# [Work instructions]
Gather every line in the rows below that contains the word "maximum", copying each one in full.

Collection entries:

Start of Block

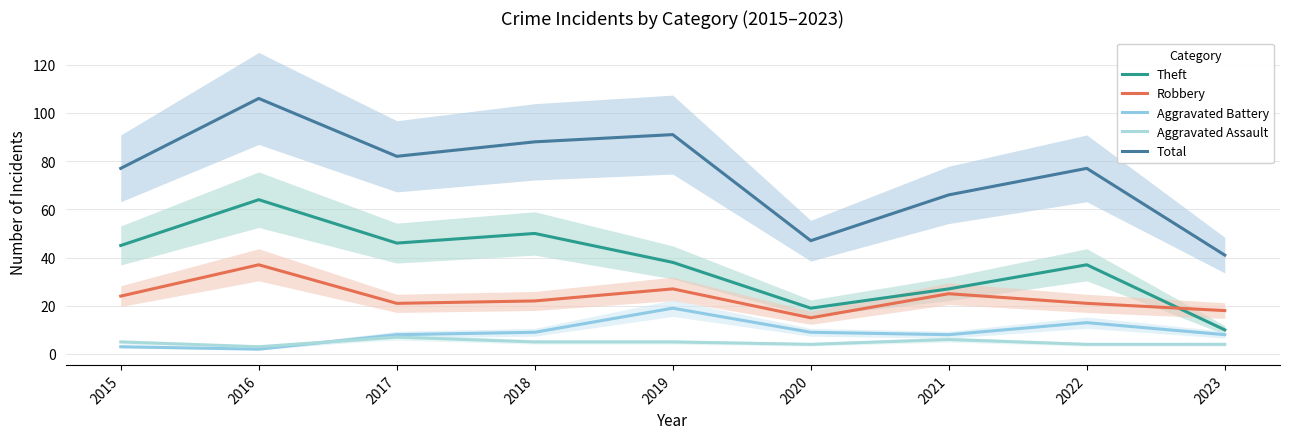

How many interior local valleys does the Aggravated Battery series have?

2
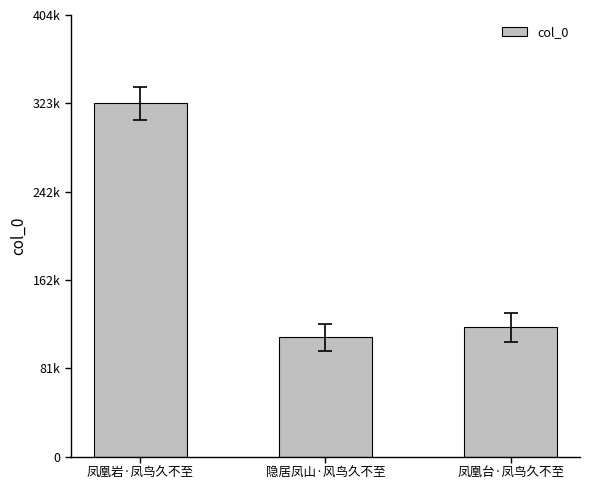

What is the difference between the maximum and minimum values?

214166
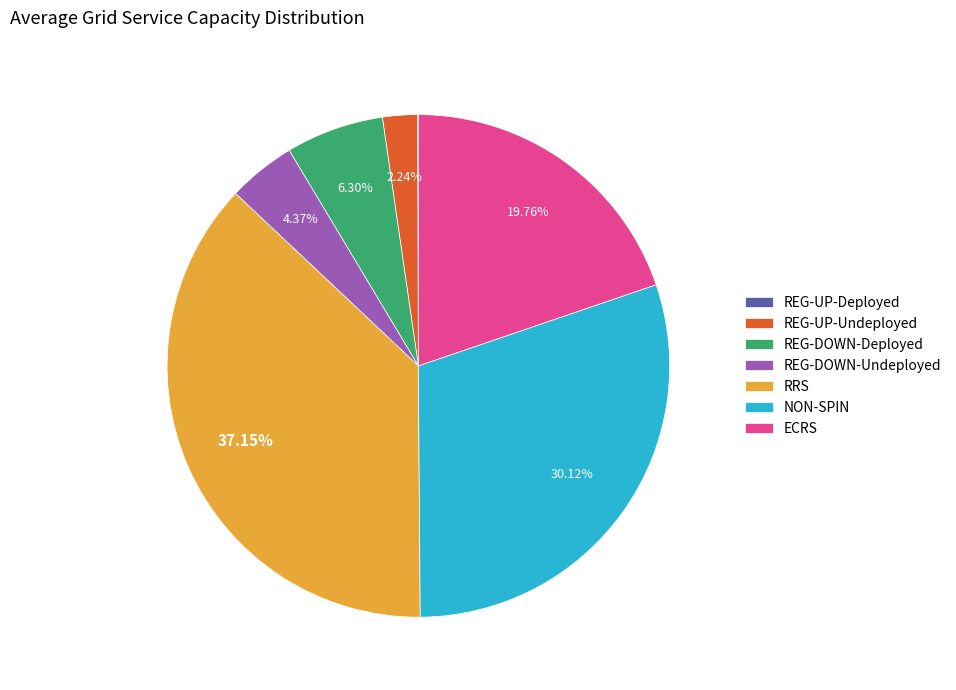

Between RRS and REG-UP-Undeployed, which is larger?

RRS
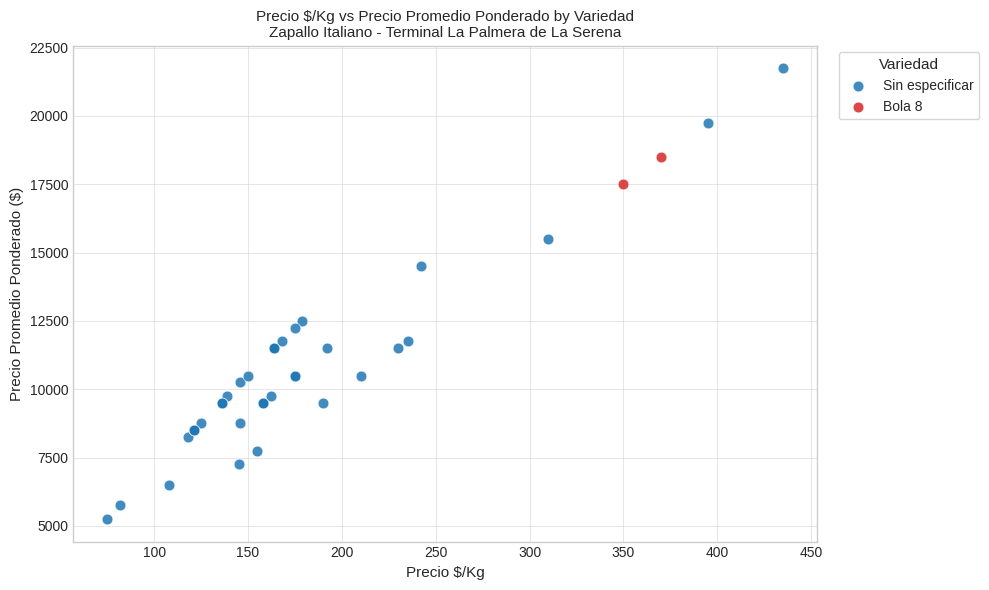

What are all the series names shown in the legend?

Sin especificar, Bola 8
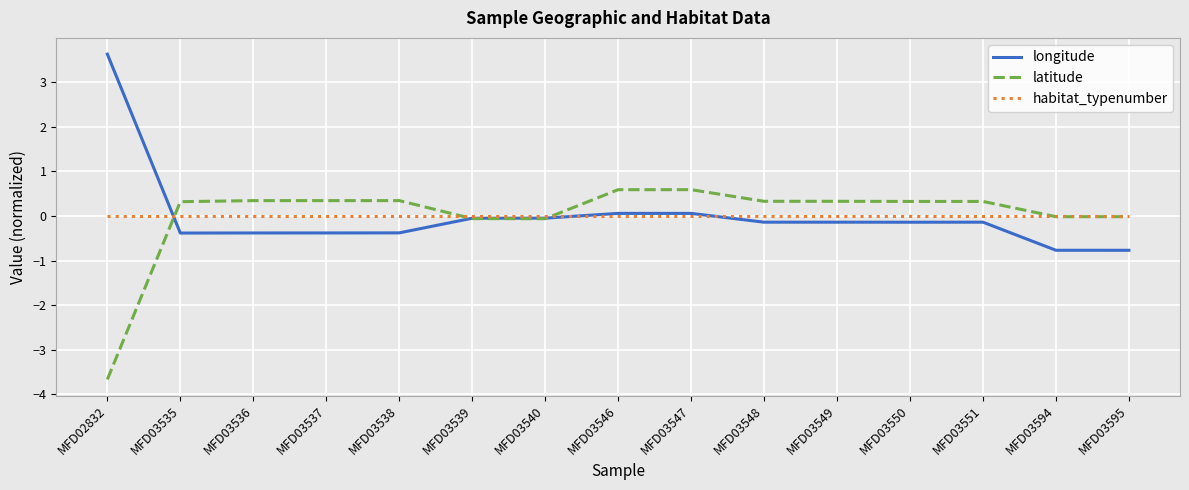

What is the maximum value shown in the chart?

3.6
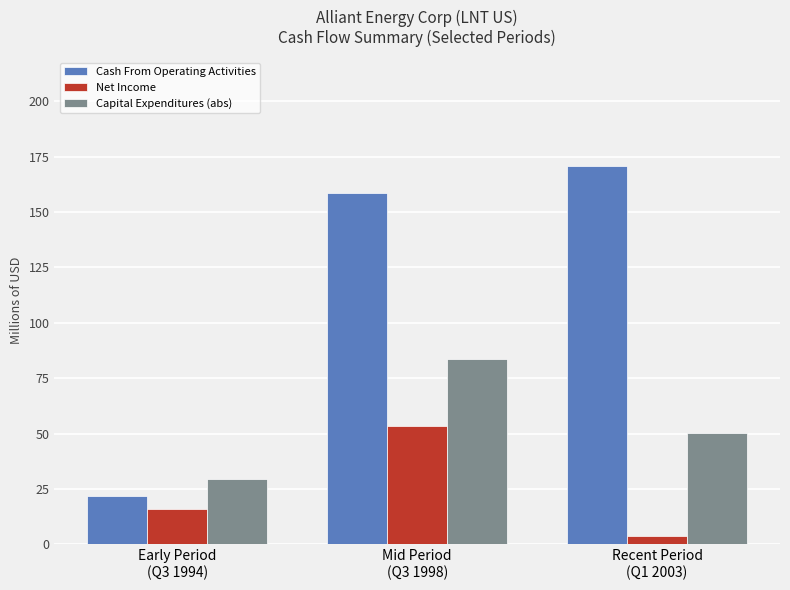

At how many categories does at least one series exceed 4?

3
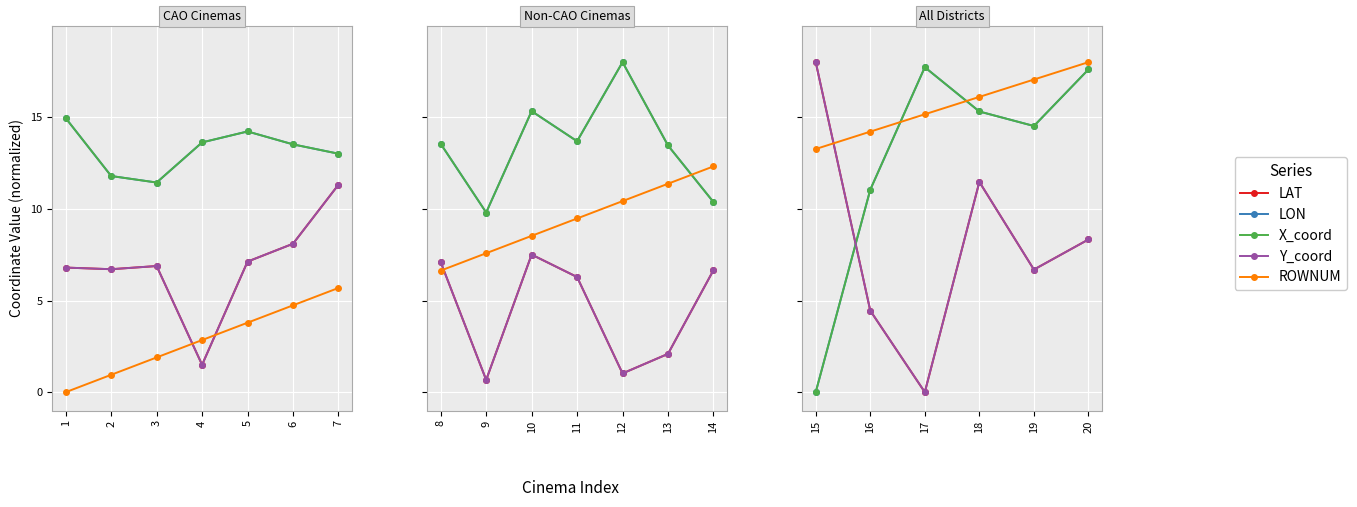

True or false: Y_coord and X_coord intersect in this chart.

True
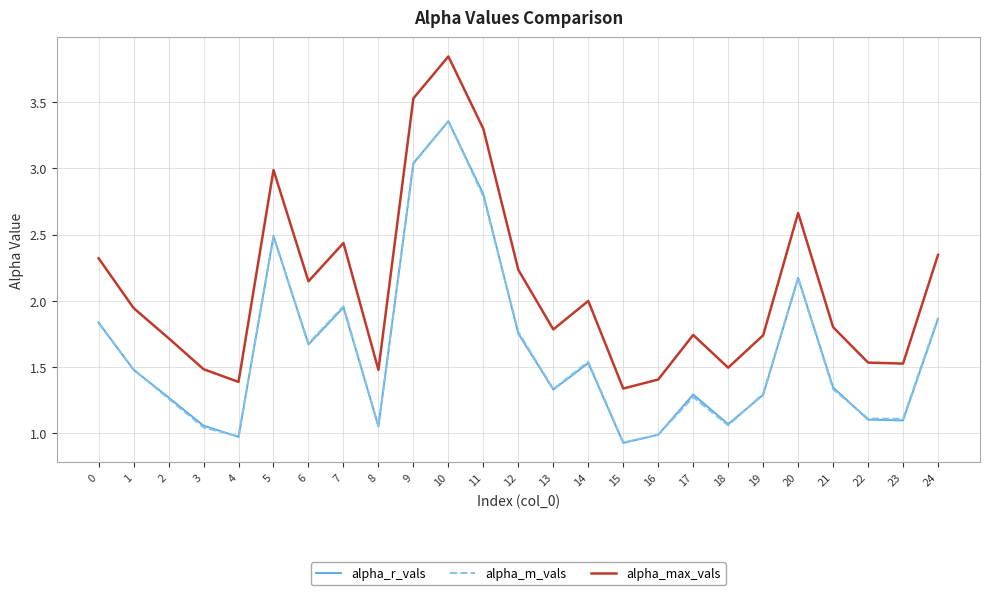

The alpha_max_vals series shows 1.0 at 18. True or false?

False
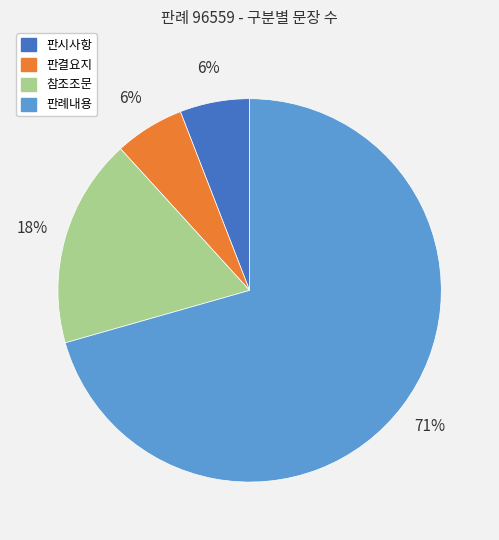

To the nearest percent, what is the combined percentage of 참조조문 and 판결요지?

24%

End of Block

# [Written reply]
What is the difference between the maximum and minimum values?
What is the maximum value shown in the chart?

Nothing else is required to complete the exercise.